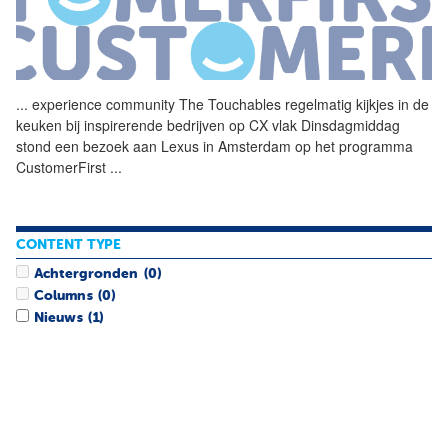
...
experience community
The
Touchables
regelmatig kijkjes in de
keuken bij inspirerende bedrijven op CX vlak Dinsdagmiddag
stond een bezoek aan Lexus in Amsterdam op het programma
CustomerFirst
...
CONTENT TYPE
Achtergronden
(0)
Columns
(0)
Nieuws
(1)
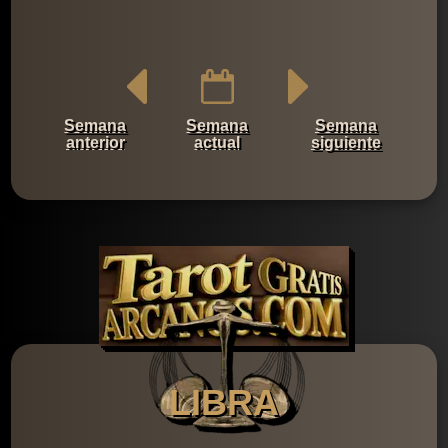
Semana
Semana
Semana
anterior
actual
siguiente
LIBRA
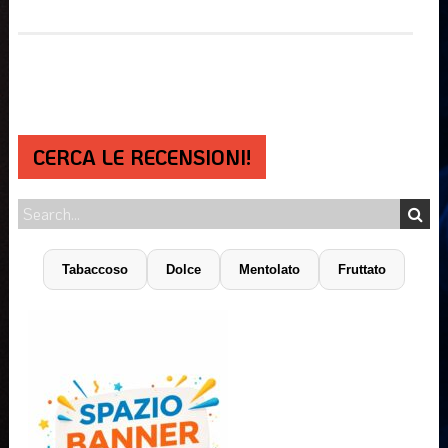
CERCA LE RECENSIONI!
Tabaccoso
Dolce
Mentolato
Fruttato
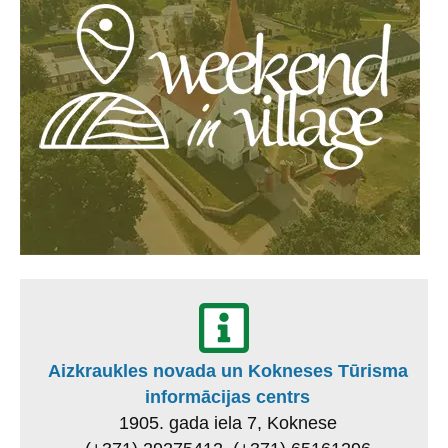
Aizkraukles novada un Kokneses Tūrisma
informācijas centrs
1905. gada iela 7, Koknese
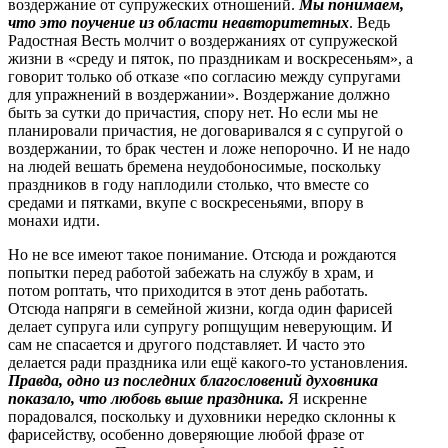
воздержание от супружеских отношений.
Мы понимаем,
что это поучение из области неавторитетных
. Ведь
Радостная Весть молчит о воздержаниях от супружеской
жизни в «среду и пяток, по праздникам и воскресеньям», а
говорит только об отказе «по согласию между супругами
для упражнений в воздержании». Воздержание должно
быть за сутки до причастия, спору нет. Но если мы не
планировали причастия, не договаривался я с супругой о
воздержании, то брак честен и ложе непорочно. И не надо
на людей вешать бремена неудобоносимые, поскольку
праздников в году наплодили столько, что вместе со
средами и пятками, вкупе с воскресеньями, впору в
монахи идти.
Но не все имеют такое понимание. Отсюда и рождаются
попытки перед работой забежать на службу в храм, и
потом роптать, что приходится в этот день работать.
Отсюда напряги в семейной жизни, когда один фарисей
делает супруга или супругу ропщущим неверующим. И
сам не спасается и другого подставляет. И часто это
делается ради праздника или ещё какого-то установления.
Правда, одно из последних благословений духовника
показало, что любовь выше праздника.
Я искренне
порадовался, поскольку и духовники нередко склонны к
фарисейству, особенно доверяющие любой фразе от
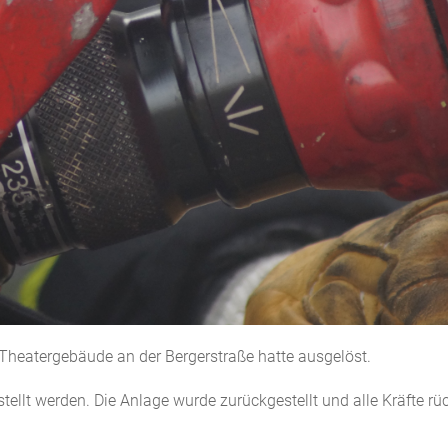
Theatergebäude an der Bergerstraße hatte ausgelöst.
tellt werden. Die Anlage wurde zurückgestellt und alle Kräfte rü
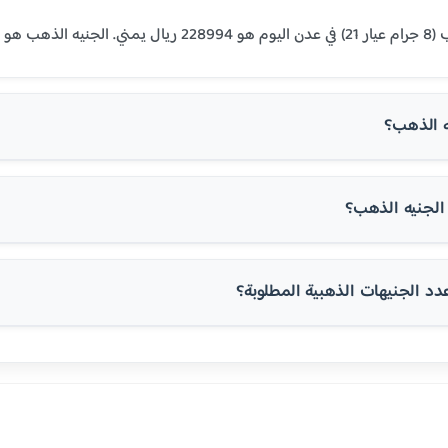
المنطقة العربية.
ه الذهب؟
لجنيه الذهب؟
 الجنيهات الذهبية المطلوبة؟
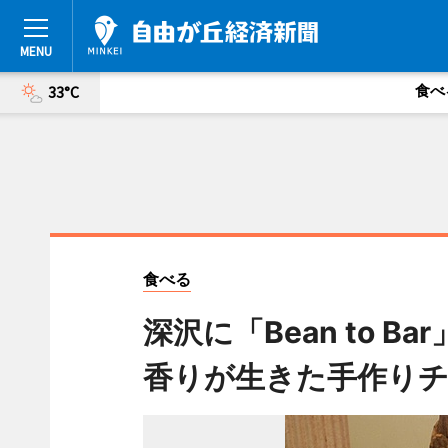
食べ
33°C
食べる
深沢に「Bean to 
香りが生きた手作り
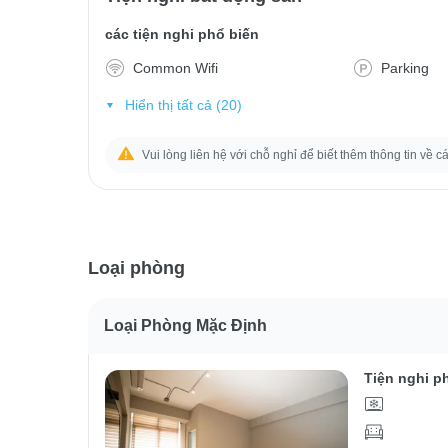
các tiện nghi phổ biến
Common Wifi
Parking
Hiển thị tất cả (20)
Vui lòng liên hệ với chỗ nghỉ để biết thêm thông tin về c
Loại phòng
Loại Phòng Mặc Định
Tiện nghi p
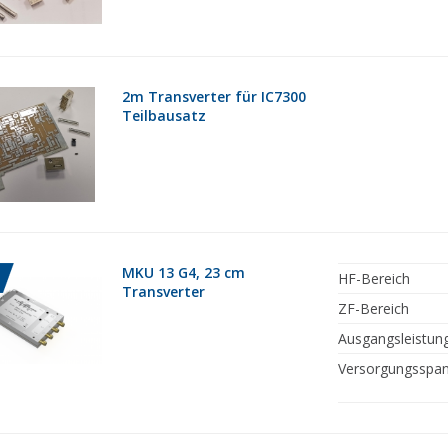
2m Transverter für IC7300
Teilbausatz
MKU 13 G4, 23 cm
HF-Bereich
Transverter
ZF-Bereich
Ausgangsleistun
Versorgungsspa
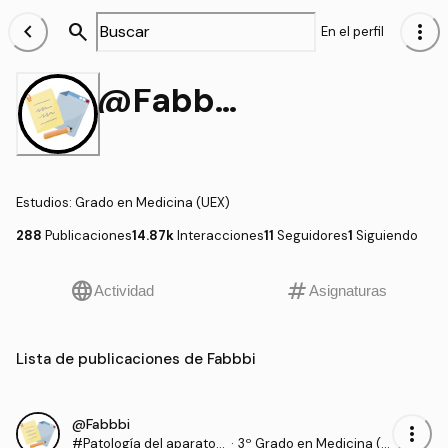
chevron_left
search
more_vert
En el perfil
@Fabbbi
Estudios
:
Grado en Medicina (UEX)
288
Publicaciones
14.87k
Interacciones
11
Seguidores
1
Siguiendo
language
tag
Actividad
Asignaturas
Lista de publicaciones de Fabbbi
@Fabbbi
more_vert
#Patología del aparato l
·
3º Grado en Medicina (U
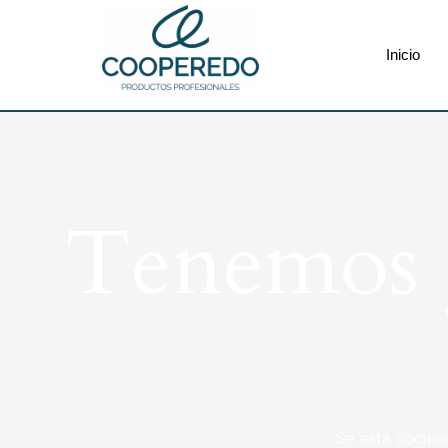
Inicio
Tenemos g
Se está cocina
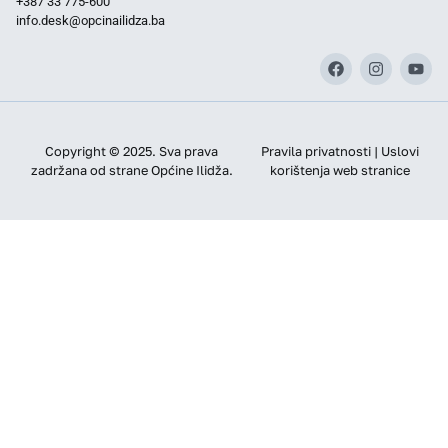
+387 33 775-600
info.desk@opcinailidza.ba
Copyright © 2025. Sva prava
Pravila privatnosti | Uslovi
zadržana od strane Općine Ilidža.
korištenja web stranice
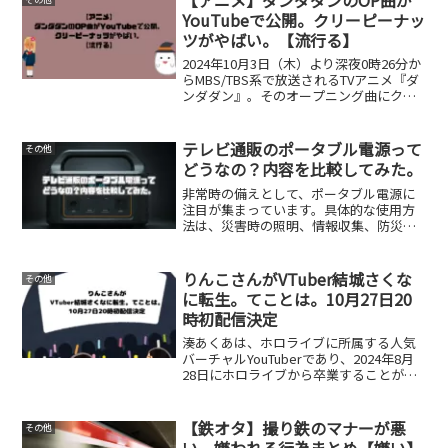
YouTubeを再開し...
YouTubeで公開。クリーピーナッ
ツがやばい。【流行る】
2024年10月3日（木）より深夜0時26分か
らMBS/TBS系で放送されるTVアニメ『ダ
ンダダン』。そのオープニング曲にクリ
ーナッツが起用されております。簡単な
あらずじはこちら『ダンダダン』は、幽
霊肯定派で宇宙人を信じない女子高生
テレビ通販のポータブル電源って
その他
と、同級...
どうなの？内容を比較してみた。
非常時の備えとして、ポータブル電源に
注目が集まっています。具体的な使用方
法は、災害時の照明、情報収集、防災グ
ッズの充電、仕事、避難所の環境改善な
ど、幅広い場面で活躍し、生活をサポー
トします。ポータブル電源の必要性が広
りんこさんがVTuber結城さくな
その他
く知られ、最近ではテレビ...
に転生。てことは。10月27日20
時初配信決定
湊あくあは、ホロライブに所属する人気
バーチャルYouTuberであり、2024年8月
28日にホロライブから卒業することが発
表されました。彼女の前世は「りんこ」
として知られる配信者であることが広く
認識されています。りんこは、2012年か
【鉄オタ】撮り鉄のマナーが悪
その他
ら活動...
い。嫌われる行為まとめ【嫌い】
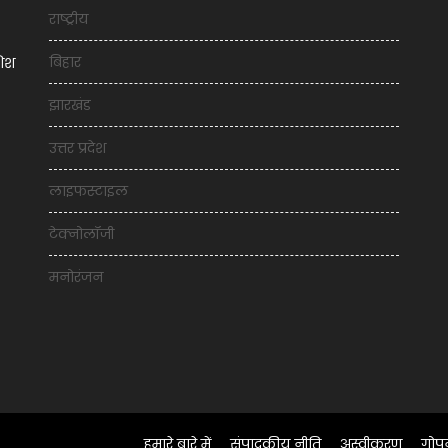
राष्ट्रीय
बिहार
शिश
झारखंड
उत्तर प्रदेश
लाइफस्टाइल
टेक्नोलॉजी
मनोरंजन
हमारे बारे में
संपादकीय नीति
अस्वीकरण
गोप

•••

WORK ORDER
The pictures are not wanted, but every line of the listing should be duplicated exactly.

COMPLETED EXERCISE
...
experience community
The
Touchables
regelmatig kijkjes in de
keuken bij inspirerende bedrijven op CX vlak Dinsdagmiddag
stond een bezoek aan Lexus in Amsterdam op het programma
CustomerFirst
...
CONTENT TYPE
Achtergronden
(0)
Columns
(0)
Nieuws
(1)
Semana
Semana
Semana
anterior
actual
siguiente
LIBRA
CERCA LE RECENSIONI!
Tabaccoso
Dolce
Mentolato
Fruttato
Aizkraukles novada un Kokneses Tūrisma
informācijas centrs
1905. gada iela 7, Koknese
воздержание от супружеских отношений.
Мы понимаем,
что это поучение из области неавторитетных
. Ведь
Радостная Весть молчит о воздержаниях от супружеской
жизни в «среду и пяток, по праздникам и воскресеньям», а
говорит только об отказе «по согласию между супругами
для упражнений в воздержании». Воздержание должно
быть за сутки до причастия, спору нет. Но если мы не
планировали причастия, не договаривался я с супругой о
воздержании, то брак честен и ложе непорочно. И не надо
на людей вешать бремена неудобоносимые, поскольку
праздников в году наплодили столько, что вместе со
средами и пятками, вкупе с воскресеньями, впору в
монахи идти.
Но не все имеют такое понимание. Отсюда и рождаются
попытки перед работой забежать на службу в храм, и
потом роптать, что приходится в этот день работать.
Отсюда напряги в семейной жизни, когда один фарисей
делает супруга или супругу ропщущим неверующим. И
сам не спасается и другого подставляет. И часто это
делается ради праздника или ещё какого-то установления.
Правда, одно из последних благословений духовника
показало, что любовь выше праздника.
Я искренне
порадовался, поскольку и духовники нередко склонны к
фарисейству, особенно доверяющие любой фразе от
Theatergebäude an der Bergerstraße hatte ausgelöst.
tellt werden. Die Anlage wurde zurückgestellt und alle Kräfte rü
المنطقة العربية.
ه الذهب؟
لجنيه الذهب؟
 الجنيهات الذهبية المطلوبة؟
食べ
33°C
食べる
深沢に「Bean to 
香りが生きた手作り
các tiện nghi phổ biến
Common Wifi
Parking
Hiển thị tất cả (20)
Vui lòng liên hệ với chỗ nghỉ để biết thêm thông tin về c
Loại phòng
Loại Phòng Mặc Định
Tiện nghi p
2m Transverter für IC7300
Teilbausatz
MKU 13 G4, 23 cm
HF-Bereich
Transverter
ZF-Bereich
Ausgangsleistun
Versorgungsspa
chevron_left
search
more_vert
En el perfil
@Fabbbi
Estudios
:
Grado en Medicina (UEX)
288
Publicaciones
14.87k
Interacciones
11
Seguidores
1
Siguiendo
language
tag
Actividad
Asignaturas
Lista de publicaciones de Fabbbi
@Fabbbi
more_vert
#Patología del aparato l
·
3º Grado en Medicina (U
Inicio
Tenemos g
Se está cocina
+387 33 775-600
info.desk@opcinailidza.ba
Copyright © 2025. Sva prava
Pravila privatnosti | Uslovi
zadržana od strane Općine Ilidža.
korištenja web stranice
YouTubeを再開し...
YouTubeで公開。クリーピーナッ
ツがやばい。【流行る】
2024年10月3日（木）より深夜0時26分か
らMBS/TBS系で放送されるTVアニメ『ダ
ンダダン』。そのオープニング曲にクリ
ーナッツが起用されております。簡単な
あらずじはこちら『ダンダダン』は、幽
霊肯定派で宇宙人を信じない女子高生
テレビ通販のポータブル電源って
その他
と、同級...
どうなの？内容を比較してみた。
非常時の備えとして、ポータブル電源に
注目が集まっています。具体的な使用方
法は、災害時の照明、情報収集、防災グ
ッズの充電、仕事、避難所の環境改善な
ど、幅広い場面で活躍し、生活をサポー
トします。ポータブル電源の必要性が広
りんこさんがVTuber結城さくな
その他
く知られ、最近ではテレビ...
に転生。てことは。10月27日20
時初配信決定
湊あくあは、ホロライブに所属する人気
バーチャルYouTuberであり、2024年8月
28日にホロライブから卒業することが発
表されました。彼女の前世は「りんこ」
として知られる配信者であることが広く
認識されています。りんこは、2012年か
【鉄オタ】撮り鉄のマナーが悪
その他
ら活動...
い。嫌われる行為まとめ【嫌い】
राष्ट्रीय
बिहार
शिश
झारखंड
उत्तर प्रदेश
लाइफस्टाइल
टेक्नोलॉजी
मनोरंजन
हमारे बारे में
संपादकीय नीति
अस्वीकरण
गोप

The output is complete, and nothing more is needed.